#### Dataset entries

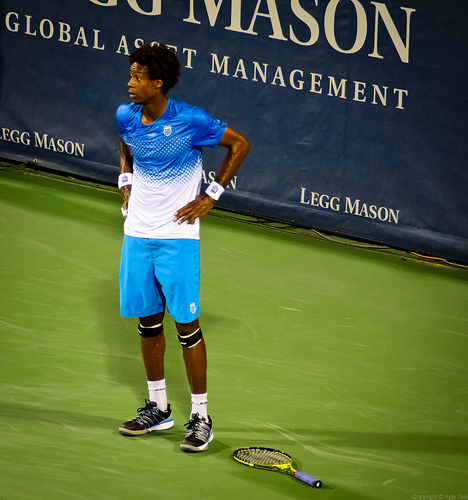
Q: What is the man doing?
A: Standing.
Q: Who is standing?
A: The man.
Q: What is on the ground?
A: A racket.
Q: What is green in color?
A: The court.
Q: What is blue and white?
A: Man's outfit.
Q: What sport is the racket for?
A: Tennis.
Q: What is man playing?
A: Tennis.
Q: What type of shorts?
A: Tennis.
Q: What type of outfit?
A: Tennis.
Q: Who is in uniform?
A: Tennis player.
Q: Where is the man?
A: On ground.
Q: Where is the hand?
A: On waist.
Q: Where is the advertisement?
A: Behind player.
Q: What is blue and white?
A: T-shirt.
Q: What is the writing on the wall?
A: Advertisement.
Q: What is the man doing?
A: Standing.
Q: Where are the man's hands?
A: On his waist.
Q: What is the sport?
A: Tennis.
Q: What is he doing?
A: Standing.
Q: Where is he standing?
A: Tennis court.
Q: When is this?
A: During the day.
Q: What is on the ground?
A: Tennis racket.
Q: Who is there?
A: Man.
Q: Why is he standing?
A: Standing.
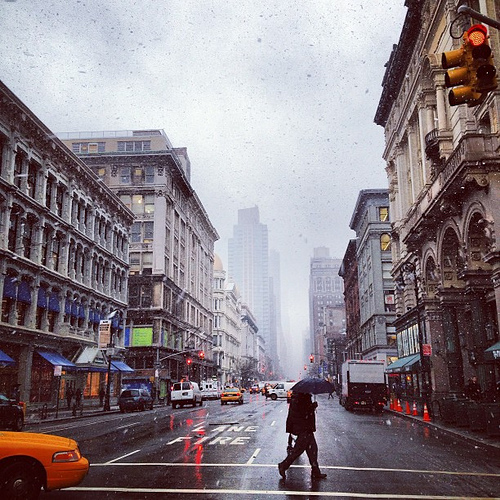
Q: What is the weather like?
A: Snowing.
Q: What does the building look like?
A: Tall with a lot of windows.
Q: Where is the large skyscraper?
A: In the distant.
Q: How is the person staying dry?
A: Carrying an umbrella.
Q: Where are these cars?
A: On city street.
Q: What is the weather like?
A: Rainy.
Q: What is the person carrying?
A: An umbrella.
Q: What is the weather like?
A: Raining.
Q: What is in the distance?
A: Tall buildings.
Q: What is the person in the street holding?
A: An umbrella.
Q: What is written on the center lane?
A: Fire lane.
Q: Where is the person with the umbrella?
A: In the crosswalk.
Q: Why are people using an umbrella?
A: It's raining.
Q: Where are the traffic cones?
A: On the sidewalk at the right.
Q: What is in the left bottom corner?
A: The front of a taxi.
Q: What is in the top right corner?
A: Traffic light.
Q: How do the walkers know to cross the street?
A: The light is red for oncoming traffic.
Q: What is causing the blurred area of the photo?
A: Fog.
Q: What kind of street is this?
A: One-way.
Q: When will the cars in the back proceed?
A: When the lights turn green.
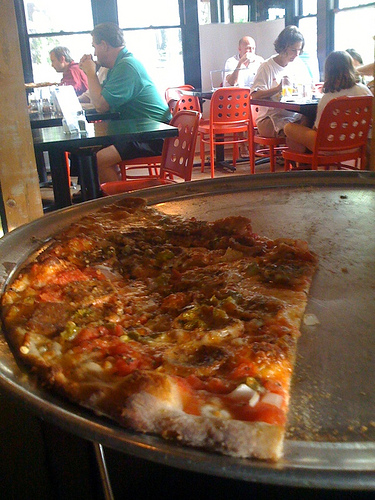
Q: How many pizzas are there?
A: One.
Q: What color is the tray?
A: Silver.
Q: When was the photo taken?
A: Daytime.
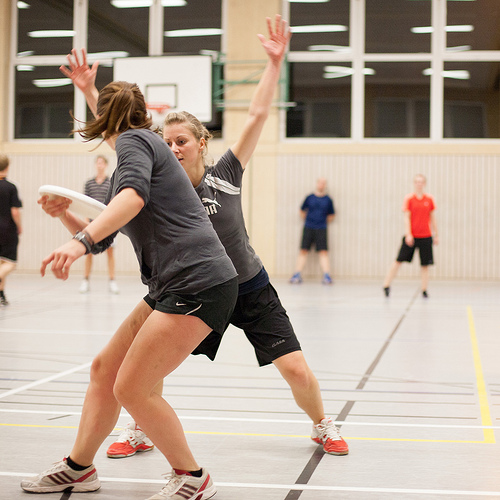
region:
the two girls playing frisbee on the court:
[16, 9, 355, 499]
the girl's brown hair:
[65, 77, 151, 143]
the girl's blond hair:
[159, 107, 212, 150]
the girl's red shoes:
[105, 397, 350, 462]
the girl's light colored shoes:
[13, 456, 220, 496]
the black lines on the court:
[273, 445, 326, 472]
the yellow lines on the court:
[455, 316, 482, 358]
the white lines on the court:
[320, 468, 395, 498]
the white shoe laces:
[312, 420, 344, 445]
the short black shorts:
[137, 264, 240, 338]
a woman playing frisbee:
[16, 80, 191, 392]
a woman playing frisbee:
[132, 154, 300, 487]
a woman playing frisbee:
[54, 71, 251, 483]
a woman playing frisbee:
[179, 169, 225, 374]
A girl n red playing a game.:
[380, 165, 446, 305]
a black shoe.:
[409, 289, 434, 304]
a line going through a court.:
[279, 281, 430, 498]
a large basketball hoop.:
[96, 51, 217, 145]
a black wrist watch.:
[66, 222, 110, 256]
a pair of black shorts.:
[110, 260, 267, 365]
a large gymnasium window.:
[286, 4, 498, 139]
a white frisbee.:
[29, 176, 133, 251]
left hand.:
[36, 242, 93, 292]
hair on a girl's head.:
[149, 101, 215, 136]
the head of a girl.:
[61, 69, 166, 156]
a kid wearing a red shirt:
[371, 171, 445, 302]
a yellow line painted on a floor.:
[456, 293, 498, 450]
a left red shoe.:
[306, 408, 358, 462]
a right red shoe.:
[104, 420, 173, 465]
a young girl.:
[154, 88, 234, 183]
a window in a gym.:
[277, 54, 367, 145]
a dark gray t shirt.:
[96, 121, 263, 296]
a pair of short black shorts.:
[132, 267, 249, 367]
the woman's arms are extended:
[61, 21, 295, 180]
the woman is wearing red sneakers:
[308, 414, 353, 461]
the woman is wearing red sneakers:
[106, 421, 156, 461]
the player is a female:
[102, 23, 352, 460]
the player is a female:
[20, 81, 225, 499]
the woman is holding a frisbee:
[42, 179, 109, 224]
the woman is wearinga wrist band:
[71, 228, 97, 253]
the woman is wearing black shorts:
[142, 273, 243, 330]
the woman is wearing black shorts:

########

- [Activity]
Please output the lines above as a Markdown table with the columns "Row" and "Line", numbering each row and skipping blank lines. Leave the pictures out of the answer.

- [Result of this exercise]
| Row | Line |
|---|---|
| 1 | Q: What is the man doing? |
| 2 | A: Standing. |
| 3 | Q: Who is standing? |
| 4 | A: The man. |
| 5 | Q: What is on the ground? |
| 6 | A: A racket. |
| 7 | Q: What is green in color? |
| 8 | A: The court. |
| 9 | Q: What is blue and white? |
| 10 | A: Man's outfit. |
| 11 | Q: What sport is the racket for? |
| 12 | A: Tennis. |
| 13 | Q: What is man playing? |
| 14 | A: Tennis. |
| 15 | Q: What type of shorts? |
| 16 | A: Tennis. |
| 17 | Q: What type of outfit? |
| 18 | A: Tennis. |
| 19 | Q: Who is in uniform? |
| 20 | A: Tennis player. |
| 21 | Q: Where is the man? |
| 22 | A: On ground. |
| 23 | Q: Where is the hand? |
| 24 | A: On waist. |
| 25 | Q: Where is the advertisement? |
| 26 | A: Behind player. |
| 27 | Q: What is blue and white? |
| 28 | A: T-shirt. |
| 29 | Q: What is the writing on the wall? |
| 30 | A: Advertisement. |
| 31 | Q: What is the man doing? |
| 32 | A: Standing. |
| 33 | Q: Where are the man's hands? |
| 34 | A: On his waist. |
| 35 | Q: What is the sport? |
| 36 | A: Tennis. |
| 37 | Q: What is he doing? |
| 38 | A: Standing. |
| 39 | Q: Where is he standing? |
| 40 | A: Tennis court. |
| 41 | Q: When is this? |
| 42 | A: During the day. |
| 43 | Q: What is on the ground? |
| 44 | A: Tennis racket. |
| 45 | Q: Who is there? |
| 46 | A: Man. |
| 47 | Q: Why is he standing? |
| 48 | A: Standing. |
| 49 | Q: What is the weather like? |
| 50 | A: Snowing. |
| 51 | Q: What does the building look like? |
| 52 | A: Tall with a lot of windows. |
| 53 | Q: Where is the large skyscraper? |
| 54 | A: In the distant. |
| 55 | Q: How is the person staying dry? |
| 56 | A: Carrying an umbrella. |
| 57 | Q: Where are these cars? |
| 58 | A: On city street. |
| 59 | Q: What is the weather like? |
| 60 | A: Rainy. |
| 61 | Q: What is the person carrying? |
| 62 | A: An umbrella. |
| 63 | Q: What is the weather like? |
| 64 | A: Raining. |
| 65 | Q: What is in the distance? |
| 66 | A: Tall buildings. |
| 67 | Q: What is the person in the street holding? |
| 68 | A: An umbrella. |
| 69 | Q: What is written on the center lane? |
| 70 | A: Fire lane. |
| 71 | Q: Where is the person with the umbrella? |
| 72 | A: In the crosswalk. |
| 73 | Q: Why are people using an umbrella? |
| 74 | A: It's raining. |
| 75 | Q: Where are the traffic cones? |
| 76 | A: On the sidewalk at the right. |
| 77 | Q: What is in the left bottom corner? |
| 78 | A: The front of a taxi. |
| 79 | Q: What is in the top right corner? |
| 80 | A: Traffic light. |
| 81 | Q: How do the walkers know to cross the street? |
| 82 | A: The light is red for oncoming traffic. |
| 83 | Q: What is causing the blurred area of the photo? |
| 84 | A: Fog. |
| 85 | Q: What kind of street is this? |
| 86 | A: One-way. |
| 87 | Q: When will the cars in the back proceed? |
| 88 | A: When the lights turn green. |
| 89 | Q: How many pizzas are there? |
| 90 | A: One. |
| 91 | Q: What color is the tray? |
| 92 | A: Silver. |
| 93 | Q: When was the photo taken? |
| 94 | A: Daytime. |
| 95 | region: |
| 96 | the two girls playing frisbee on the court: |
| 97 | [16, 9, 355, 499] |
| 98 | the girl's brown hair: |
| 99 | [65, 77, 151, 143] |
| 100 | the girl's blond hair: |
| 101 | [159, 107, 212, 150] |
| 102 | the girl's red shoes: |
| 103 | [105, 397, 350, 462] |
| 104 | the girl's light colored shoes: |
| 105 | [13, 456, 220, 496] |
| 106 | the black lines on the court: |
| 107 | [273, 445, 326, 472] |
| 108 | the yellow lines on the court: |
| 109 | [455, 316, 482, 358] |
| 110 | the white lines on the court: |
| 111 | [320, 468, 395, 498] |
| 112 | the white shoe laces: |
| 113 | [312, 420, 344, 445] |
| 114 | the short black shorts: |
| 115 | [137, 264, 240, 338] |
| 116 | a woman playing frisbee: |
| 117 | [16, 80, 191, 392] |
| 118 | a woman playing frisbee: |
| 119 | [132, 154, 300, 487] |
| 120 | a woman playing frisbee: |
| 121 | [54, 71, 251, 483] |
| 122 | a woman playing frisbee: |
| 123 | [179, 169, 225, 374] |
| 124 | A girl n red playing a game.: |
| 125 | [380, 165, 446, 305] |
| 126 | a black shoe.: |
| 127 | [409, 289, 434, 304] |
| 128 | a line going through a court.: |
| 129 | [279, 281, 430, 498] |
| 130 | a large basketball hoop.: |
| 131 | [96, 51, 217, 145] |
| 132 | a black wrist watch.: |
| 133 | [66, 222, 110, 256] |
| 134 | a pair of black shorts.: |
| 135 | [110, 260, 267, 365] |
| 136 | a large gymnasium window.: |
| 137 | [286, 4, 498, 139] |
| 138 | a white frisbee.: |
| 139 | [29, 176, 133, 251] |
| 140 | left hand.: |
| 141 | [36, 242, 93, 292] |
| 142 | hair on a girl's head.: |
| 143 | [149, 101, 215, 136] |
| 144 | the head of a girl.: |
| 145 | [61, 69, 166, 156] |
| 146 | a kid wearing a red shirt: |
| 147 | [371, 171, 445, 302] |
| 148 | a yellow line painted on a floor.: |
| 149 | [456, 293, 498, 450] |
| 150 | a left red shoe.: |
| 151 | [306, 408, 358, 462] |
| 152 | a right red shoe.: |
| 153 | [104, 420, 173, 465] |
| 154 | a young girl.: |
| 155 | [154, 88, 234, 183] |
| 156 | a window in a gym.: |
| 157 | [277, 54, 367, 145] |
| 158 | a dark gray t shirt.: |
| 159 | [96, 121, 263, 296] |
| 160 | a pair of short black shorts.: |
| 161 | [132, 267, 249, 367] |
| 162 | the woman's arms are extended: |
| 163 | [61, 21, 295, 180] |
| 164 | the woman is wearing red sneakers: |
| 165 | [308, 414, 353, 461] |
| 166 | the woman is wearing red sneakers: |
| 167 | [106, 421, 156, 461] |
| 168 | the player is a female: |
| 169 | [102, 23, 352, 460] |
| 170 | the player is a female: |
| 171 | [20, 81, 225, 499] |
| 172 | the woman is holding a frisbee: |
| 173 | [42, 179, 109, 224] |
| 174 | the woman is wearinga wrist band: |
| 175 | [71, 228, 97, 253] |
| 176 | the woman is wearing black shorts: |
| 177 | [142, 273, 243, 330] |
| 178 | the woman is wearing black shorts: |